▸ EXTRACT PROVIDED
Content starts

Hello from Starbucks on a cloudy, overcast, and misty Sunday morning,
The annual pilgrimage known as the Bloomsburg Fair has finished its 169 year, and the number of trailers, 5th wheels, food trucks, and other things that make up the week long event that results in cholesterol spikes, diabetic events, food comas, and anything else you can imagine for a GI track is packing up. Perhaps it is because I only live about three blocks away, perhaps it is because it my last time as a Bloom resident, or perhaps it is because between friends from breakfast, being a veteran and a senior citizen, I attended more times than ever before. What are my daily go-tos if I attend this gastronomic monstrosity? Roasted corn, an apple or peach dumpling (sometimes with or without cinnamon ice cream), and a lavender London Fog tea cold from the Wandering Brewtique. For the most part, I am able to stay away from all the other fried things.
This last full week in Bloomsburg will be a mixed bag of things. I need to get a lot done in the next two days, and that is merely discipline and making myself do what is necessary. Later in the week, I will spend most of the time cleaning, scrubbing, and making sure the mini-acre is ready to hand off. Significant things are occurring on the bus-front. I was at the Ford dealer on Friday, and they were installing the new transmission. It was exciting to see the bus up on the one lift that would handle it. I got to take a couple of pictures, which will be posted on my YouTube channel (@auguriesofadventure – please do subscribe). There is a bit of a delay on the window installation until Monday, the 7th. All this creates some other changes, but flexibility seems to be the plan for the next month for sure. I think there will be a lot of this over the next months as the build begins. Of course, coming down to days before I leave Bloomsburg has developed a wistfulness that is understandable as I complete this phase of my life. The reality of time marching on and keeping up with it is poignantly evident each morning. There are some of the what-ifs, some of the can-I-still-do this, what needs-to-happen versus what-do-I-want-to-happen that are regular elements of each day. Learning to accept, to be content with what is reasonable to accomplish is something I might finally accomplish.

Content ends

▸ PROBLEM 1
In the records, starting with the line with "At which label is RECUPERADOS closest to 33?" and going on through the end of the records, replace "sum" with "total" and give those lines again with everything else unchanged. Leave the pictures out of your answer.

▸ INPUT DATA
Content starts

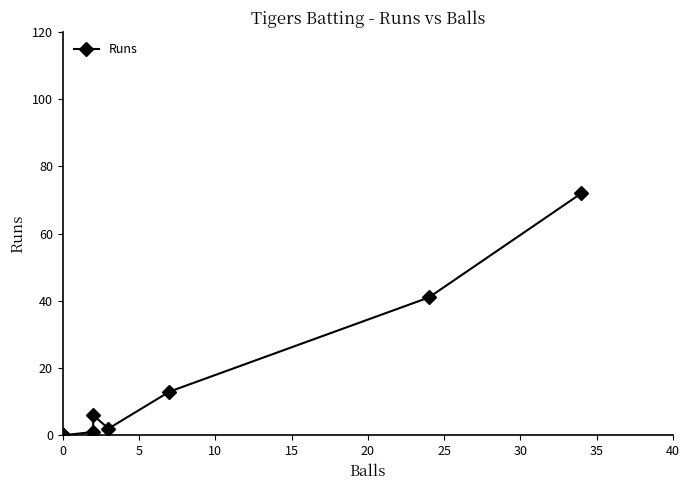

Does the chart display data point markers on the line(s)?

Yes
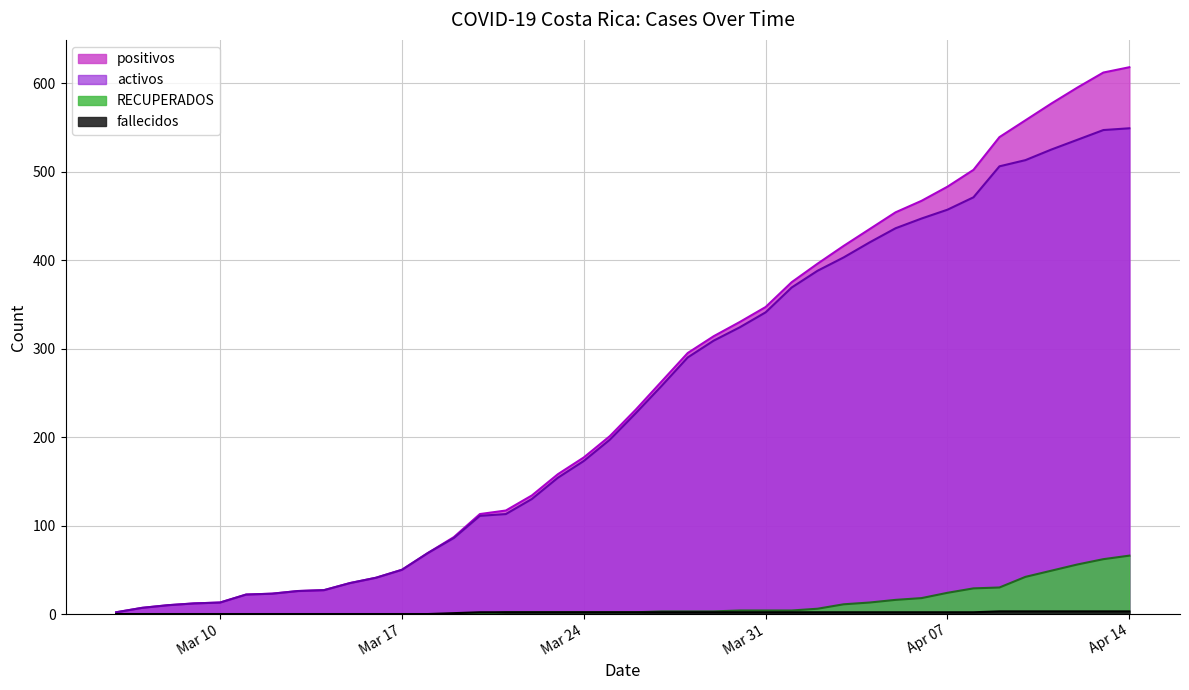

At which label is RECUPERADOS closest to 33?

09/04/2020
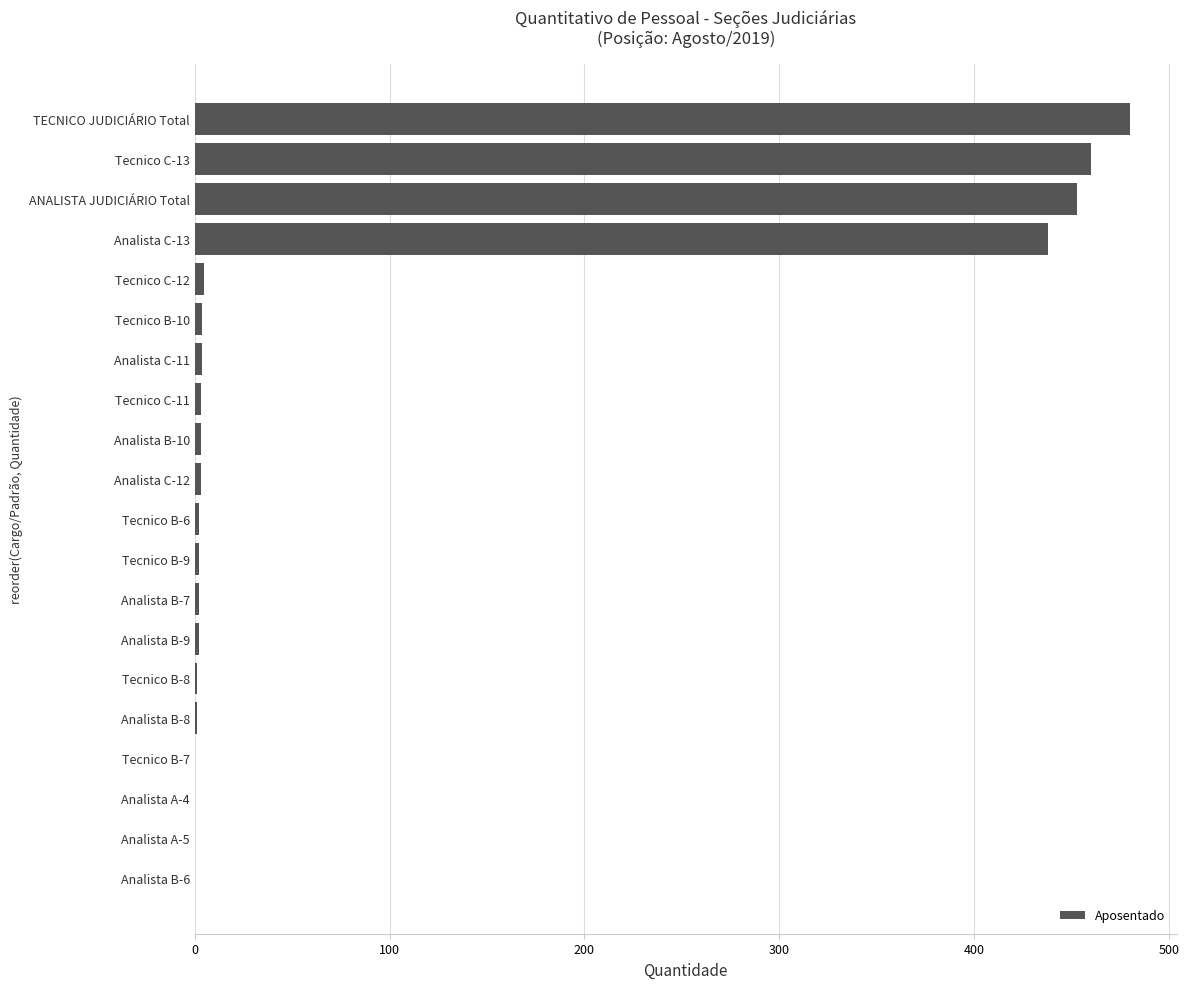

What is the sum of the values at Analista C-13 and Analista B-6?

438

Content ends

▸ PROBLEM 2
Answer these questions about the Bloomsburg post.
(a) From where does the writer get the lavender London Fog tea?
(b) What was the Ford dealer installing on the bus on Friday?
(c) Until what day is the window installation delayed?

▸ SOLUTION 1
At which label is RECUPERADOS closest to 33?

09/04/2020

What is the total of the values at Analista C-13 and Analista B-6?

438

▸ SOLUTION 2
(a) The Wandering Brewtique
(b) The new transmission
(c) Monday, the 7th